The boy, Nahel, was shot dead during a traffic stop Tuesday morning in the Paris suburb of Nanterre. Footage of the incident filmed by a bystander showed two officers standing on the driver’s side of the car, one of whom fired his gun at the driver despite not appearing to be in any immediate danger.

The officer said he fired his gun out of fear that the boy would run someone over with the car, according to Nanterre prosecutor Pascal Prache.

“I don’t blame the police, I blame one person, the one who took my son’s life,” Nahel’s mother, Mounia, told television station France 5 in an on-camera interview.

Prache said that it is believed the officer acted illegally in using his weapon. He is currently facing a formal investigation for voluntary homicide and has been placed in preliminary detention.

Despite calls from top officials for patience to allow time for the justice system to run its course, a sizable number of people across France remain shocked and angry, especially young men and women of color who have been victims of discrimination by police.

That anger has, for three nights in a row, given way to violent protests across the nation.

Ahead of another expected night of unrest, French Interior Minister Gerald Darmanin said 45,000 policemen would deploy across France on Friday, and that he is also mobilizing more special units, armored vehicles and helicopters.

Some 917 people were detained following overnight violence on Thursday, including 13 children, Darmanin told French TV channel TF1.

The death of the young man “cannot justify the disorder and the delinquency,” the minister added.

Confrontations flared between protesters and police in Nanterre on Thursday, where a bank was set on fire and graffiti saying “vengeance pour Nael” (using an alternative spelling of his name) was spray painted on a wall nearby.

Overseas French territories have also witnessed protests. A man was killed by a “stray bullet” in Cayenne, capital of French Guiana, during riots on Thursday.

Scars from three days of protests were clear in the suburb on Friday, as was the acrid smell left behind by burning detritus, which was being removed. Streets remained charred where burning cars used to be, with patches of graffiti calling on justice for Nahel and insulting the police.
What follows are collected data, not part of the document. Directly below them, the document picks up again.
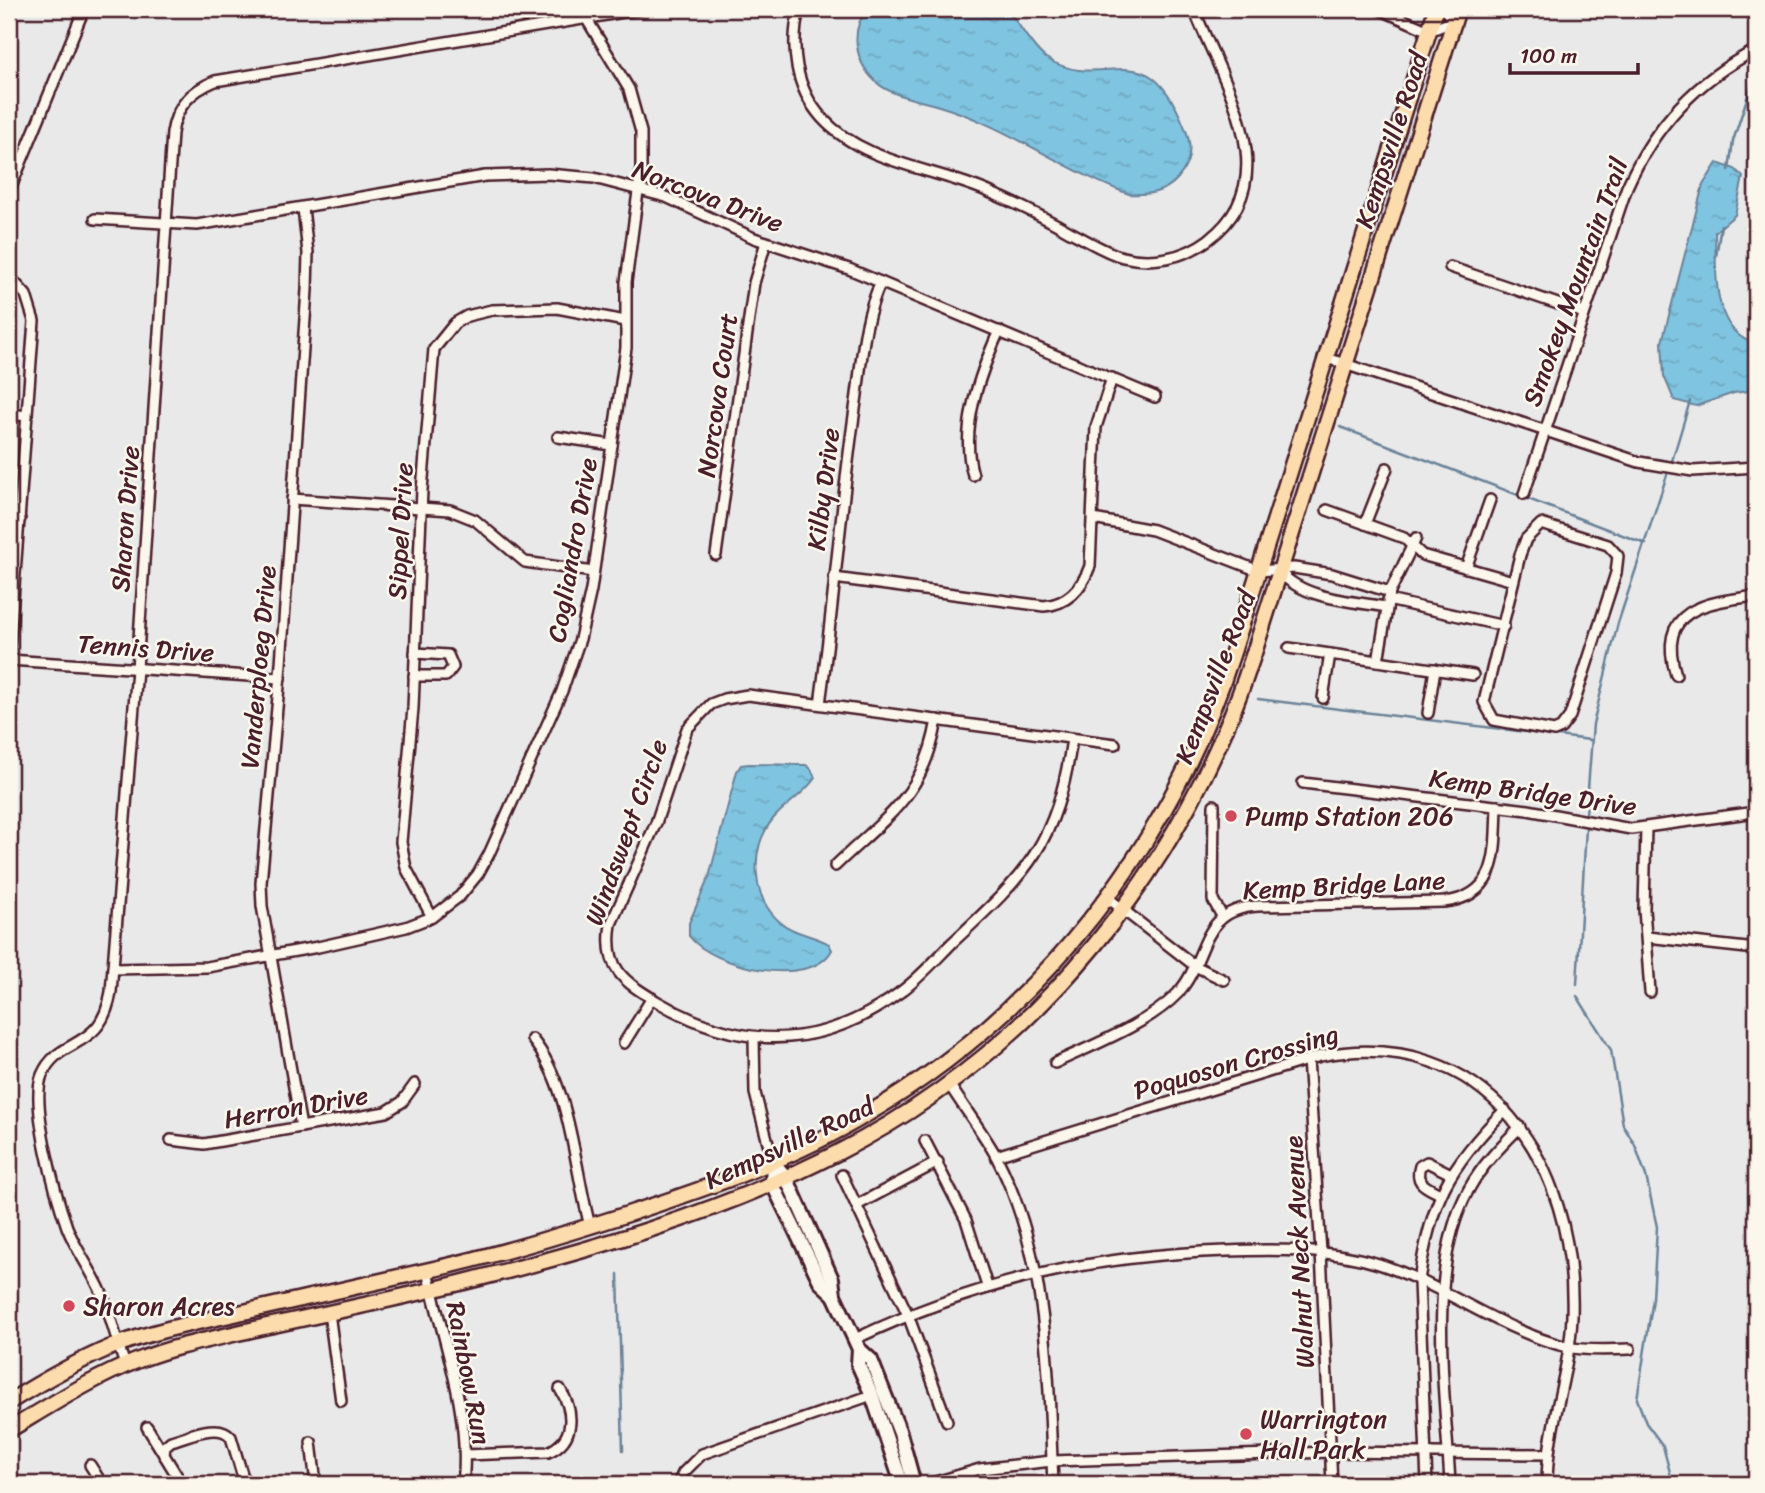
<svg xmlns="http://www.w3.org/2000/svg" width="1765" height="1493" font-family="Sriracha,sans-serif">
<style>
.water{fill:url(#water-ripples);stroke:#6a8298;stroke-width:2}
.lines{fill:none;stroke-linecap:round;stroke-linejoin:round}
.stream{stroke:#6a8298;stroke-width:2.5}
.street-casing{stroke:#4a1f2b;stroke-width:14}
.secondary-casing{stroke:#4a1f2b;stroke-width:18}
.primary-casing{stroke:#4a1f2b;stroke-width:19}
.street{stroke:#fbf7ec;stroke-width:9}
.secondary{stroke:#fbf7ec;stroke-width:12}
.primary{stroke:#fcdcac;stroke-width:14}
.poi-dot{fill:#d1495b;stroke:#fbf7ec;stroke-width:2.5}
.labels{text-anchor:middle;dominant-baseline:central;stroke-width:5;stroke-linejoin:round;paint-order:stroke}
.street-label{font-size:26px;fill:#4a1f2b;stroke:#fbf7ec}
.poi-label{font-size:26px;fill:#4a1f2b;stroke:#fbf7ec;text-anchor:start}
</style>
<defs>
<pattern id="water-ripples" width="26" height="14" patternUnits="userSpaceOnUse" patternTransform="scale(1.75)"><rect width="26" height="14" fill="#7fc4e0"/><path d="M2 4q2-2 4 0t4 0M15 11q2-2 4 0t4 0" fill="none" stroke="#6fa8c0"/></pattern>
</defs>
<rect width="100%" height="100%" fill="#e9e9e9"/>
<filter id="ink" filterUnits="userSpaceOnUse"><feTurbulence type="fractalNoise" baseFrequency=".0143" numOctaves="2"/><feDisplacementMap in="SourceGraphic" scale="14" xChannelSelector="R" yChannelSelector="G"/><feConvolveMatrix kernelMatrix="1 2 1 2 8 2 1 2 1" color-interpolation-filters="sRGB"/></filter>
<g filter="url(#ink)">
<g class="water">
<path d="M868 9H1011L1012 16C1022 28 1033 49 1046 58 1106 96 1145 26 1185 128 1193 147 1191 163 1178 178 1165 193 1148 195 1129 194 1063 170 1007 126 939 106 919 100 890 96 875 81 855 62 849 29 868 9Z"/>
<path d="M1717 163 1735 169 1743 177 1735 215 1715 232C1717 271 1710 331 1756 344V390L1734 393 1696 406 1674 400 1664 376 1662 342 1703 185Z"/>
<path d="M749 764 806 765 811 769 815 778C804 795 786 803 773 819 749 848 751 897 780 922 794 934 813 935 829 944L832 950C810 990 712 967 689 936V923L709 877 737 771 741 765Z"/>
</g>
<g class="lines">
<g class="stream">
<path d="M1729 170 1733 141 1756 71"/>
<path d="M1716 257 1721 225"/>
<path d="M1340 427 1646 544"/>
<path d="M1672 461 1690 401"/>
<path d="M1258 699 1590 740"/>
<path d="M1586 814 1593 724 1618 623 1667 475"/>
<path d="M1577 984 1586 828"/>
<path d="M1577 996 1611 1050 1623 1125 1635 1145 1646 1176 1657 1227 1653 1299 1637 1399 1646 1423 1663 1446 1673 1484"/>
<path d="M618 1274 623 1450"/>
</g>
<g class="street-casing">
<g id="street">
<path d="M799 9C790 47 795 88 822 118 864 164 935 168 989 192 1017 204 1044 217 1070 232 1087 240 1104 252 1123 257 1152 264 1184 258 1208 240 1290 179 1221 80 1194 9"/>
<path d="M1379 9 1429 31 1454 21 1444 9"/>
<path d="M9 192 84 9"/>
<path d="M95 219 197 225 485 176 548 174 594 178 666 197 754 238 849 269 1155 397"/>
<path d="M1450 267 1584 313"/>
<path d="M9 276 26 295 34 321 9 653"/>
<path d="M1327 358 1639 462 1693 471 1756 467"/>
<path d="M9 414 27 416"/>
<path d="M558 437 612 445"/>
<path d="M973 475C959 429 980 373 999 331"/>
<path d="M1524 494 1627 187C1654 126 1697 80 1756 50"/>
<path d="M292 499 450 510 475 520 525 562 593 572"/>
<path d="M1327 510 1404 538 1422 555 1513 581"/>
<path d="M9 518 20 519"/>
<path d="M1093 519 1153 530 1259 571 1294 568 1332 574 1390 592"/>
<path d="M1365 524 1387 468"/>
<path d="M1541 524 1608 545 1618 556 1616 573 1570 716 1561 728 1554 731 1494 720 1484 702 1520 555 1526 539Z"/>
<path d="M716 555 754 283 766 242"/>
<path d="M1466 568 1490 500"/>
<path d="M1280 572C1303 599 1351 601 1386 607"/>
<path d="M834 578 1044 606C1068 604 1082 588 1090 566L1096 427 1112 378"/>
<path d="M1388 600 1504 626"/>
<path d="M1289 648 1473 675"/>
<path d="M9 660 280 678"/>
<path d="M1378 661 1390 592 1416 538"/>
<path d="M1676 675C1655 608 1707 602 1756 596"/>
<path d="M414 676H446L453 667 448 655 415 653"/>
<path d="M1323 698 1330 654"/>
<path d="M820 704C834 603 841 502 856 402 862 361 863 319 881 282"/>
<path d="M1428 713 1435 669"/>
<path d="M1072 739C1057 844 1028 872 953 942 936 959 919 979 899 993 821 1051 741 1051 658 1002 623 981 604 969 611 924L656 823 687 729 711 704 724 699 748 695 1115 744"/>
<path d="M1303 783 1528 810 1631 829 1756 812"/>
<path d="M1214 805 1213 900 1222 916"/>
<path d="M1646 828 1644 909 1650 992"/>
<path d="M835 866C887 816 924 796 937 720"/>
<path d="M1108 898 1195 966 1224 980"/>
<path d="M432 917 406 868 401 842 413 708 422 490 434 349 455 323 467 316 492 310 557 308 625 321"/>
<path d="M1647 937 1756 949"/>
<path d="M113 969 207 967 318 947 406 927 432 917 460 896 478 874 489 854 562 691 580 639 591 590 626 348V282L641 169V132L629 89 586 18 585 9"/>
<path d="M754 1038 755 1093 773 1162"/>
<path d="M532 1039C571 1087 574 1167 590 1226"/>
<path d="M624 1043 652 998"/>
<path d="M1308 1059 1321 1252 1332 1484"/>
<path d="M1055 1063C1093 1045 1148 1024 1177 994 1209 960 1198 909 1258 906L1444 902C1500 896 1495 850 1497 806"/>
<path d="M949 1084C964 1108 982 1131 996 1156 1049 1258 1048 1372 1053 1484"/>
<path d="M301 1127 262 906 261 883 281 664 307 290 308 253 303 208"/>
<path d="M171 1140 204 1144 386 1112 402 1102 415 1084"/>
<path d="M925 1141 966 1220 987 1286"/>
<path d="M996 1156 1320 1056C1487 1024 1577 1164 1572 1316 1570 1373 1547 1427 1547 1484"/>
<path d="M842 1175 908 1315 947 1421"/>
<path d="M1440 1194C1427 1187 1414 1184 1420 1166L1427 1162 1451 1174"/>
<path d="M857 1205 938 1162"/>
<path d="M427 1271C443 1340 471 1413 463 1484"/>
<path d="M329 1313 341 1401"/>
<path d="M855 1339C976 1282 1092 1255 1227 1251 1278 1249 1329 1249 1379 1264 1444 1285 1499 1330 1567 1347 1587 1351 1610 1350 1630 1349"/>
<path d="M125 1365C117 1342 111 1317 102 1294 92 1270 76 1251 67 1227 56 1196 30 1104 42 1075 59 1035 101 1053 111 992L137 669 172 133C176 106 191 91 215 81L642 9"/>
<path d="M147 1427 182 1484"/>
<path d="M311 1442 316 1484"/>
<path d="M164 1455 165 1446 171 1441C187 1437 219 1421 231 1437L245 1484"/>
<path d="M465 1455 548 1452C576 1440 574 1411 560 1389"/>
<path d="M90 1465 102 1484"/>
<path d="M678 1484 683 1473 702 1454 872 1395"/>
<path d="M929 1484 980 1469 1052 1461 1331 1452 1547 1454"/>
<path d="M1427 1484 1419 1281C1430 1201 1449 1166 1505 1110"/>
<path d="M1450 1484C1446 1397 1425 1266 1469 1189 1482 1165 1501 1146 1520 1127"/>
</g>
</g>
<g class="secondary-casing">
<g id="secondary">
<path d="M773 1162 786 1177 832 1279 834 1295 859 1349 871 1360 900 1433 914 1484"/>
<path d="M773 1162 772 1183 778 1195 821 1283 834 1295"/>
<path d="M859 1349 858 1364 872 1395 902 1484"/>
</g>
</g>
<g class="primary-casing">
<g id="primary">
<path d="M9 1402C41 1382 74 1363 109 1348 154 1330 202 1321 248 1311 310 1297 372 1283 434 1269 501 1254 566 1234 631 1213 713 1186 795 1158 869 1113 1043 1010 1171 844 1233 652L1436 9"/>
<path d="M9 1430C51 1405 92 1378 139 1360 177 1345 218 1338 259 1328 324 1314 390 1300 456 1284 585 1252 718 1214 837 1153 1038 1051 1185 866 1254 653L1458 9"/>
</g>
</g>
<use href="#street" class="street"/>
<use href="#secondary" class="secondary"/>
<use href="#primary" class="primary"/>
</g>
</g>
<g class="poi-dot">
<circle cx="1231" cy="816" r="7"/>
<circle cx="69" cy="1306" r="7"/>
<circle cx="1246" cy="1434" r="7"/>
</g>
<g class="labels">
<g class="street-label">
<text transform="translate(1391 140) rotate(-72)">Kempsville Road</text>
<text transform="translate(708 196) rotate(21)">Norcova Drive</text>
<text transform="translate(1575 282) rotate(-70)">Smokey Mountain Trail</text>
<text transform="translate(717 395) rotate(-82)">Norcova Court</text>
<text transform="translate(823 489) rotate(-83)">Kilby Drive</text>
<text transform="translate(125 519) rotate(-86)">Sharon Drive</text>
<text transform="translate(400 531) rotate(-87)">Sippel Drive</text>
<text transform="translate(572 550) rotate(-80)">Cogliandro Drive</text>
<text transform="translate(146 648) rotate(4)">Tennis Drive</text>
<text transform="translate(258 667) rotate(-85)">Vanderploeg Drive</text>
<text transform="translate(1215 677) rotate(-69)">Kempsville Road</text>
<text transform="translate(1533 792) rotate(8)">Kemp Bridge Drive</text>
<text transform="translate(626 832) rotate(-70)">Windswept Circle</text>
<text transform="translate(1344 885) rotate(-3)">Kemp Bridge Lane</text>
<text transform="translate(1236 1062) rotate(-16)">Poquoson Crossing</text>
<text transform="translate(296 1107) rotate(-10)">Herron Drive</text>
<text transform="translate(789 1143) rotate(-25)">Kempsville Road</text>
<text transform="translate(1299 1252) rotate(-93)">Walnut Neck Avenue</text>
<text transform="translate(469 1373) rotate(79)">Rainbow Run</text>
</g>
<g class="poi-label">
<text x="1245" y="816">Pump Station 206</text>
<text x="83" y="1306">Sharon Acres</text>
<text x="1260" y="1419">Warrington<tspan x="1260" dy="30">Hall Park</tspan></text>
</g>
</g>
<rect width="1765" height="1493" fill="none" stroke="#fbf7ec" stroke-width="35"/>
<rect x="18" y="18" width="1730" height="1458" fill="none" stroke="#4a1f2b" stroke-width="2.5" filter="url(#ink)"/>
<path d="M1510 63v10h128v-10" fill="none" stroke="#4a1f2b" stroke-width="3.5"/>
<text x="1520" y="63" font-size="21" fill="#4a1f2b" stroke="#fbf7ec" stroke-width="5" paint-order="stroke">100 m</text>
</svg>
Near the site of a pitched battle with police, a smattering of dug-up bricks, tear gas canisters, rubber bullets and metal barriers remain splayed about.

Across the country, 200 government buildings were vandalized on Thursday night, according to the French Interior Ministry.

All “large-scale events” in France have been banned as of Friday afternoon, and bus and tram services across faced a nationwide shutdown ordered for 9 p.m. on Friday evening.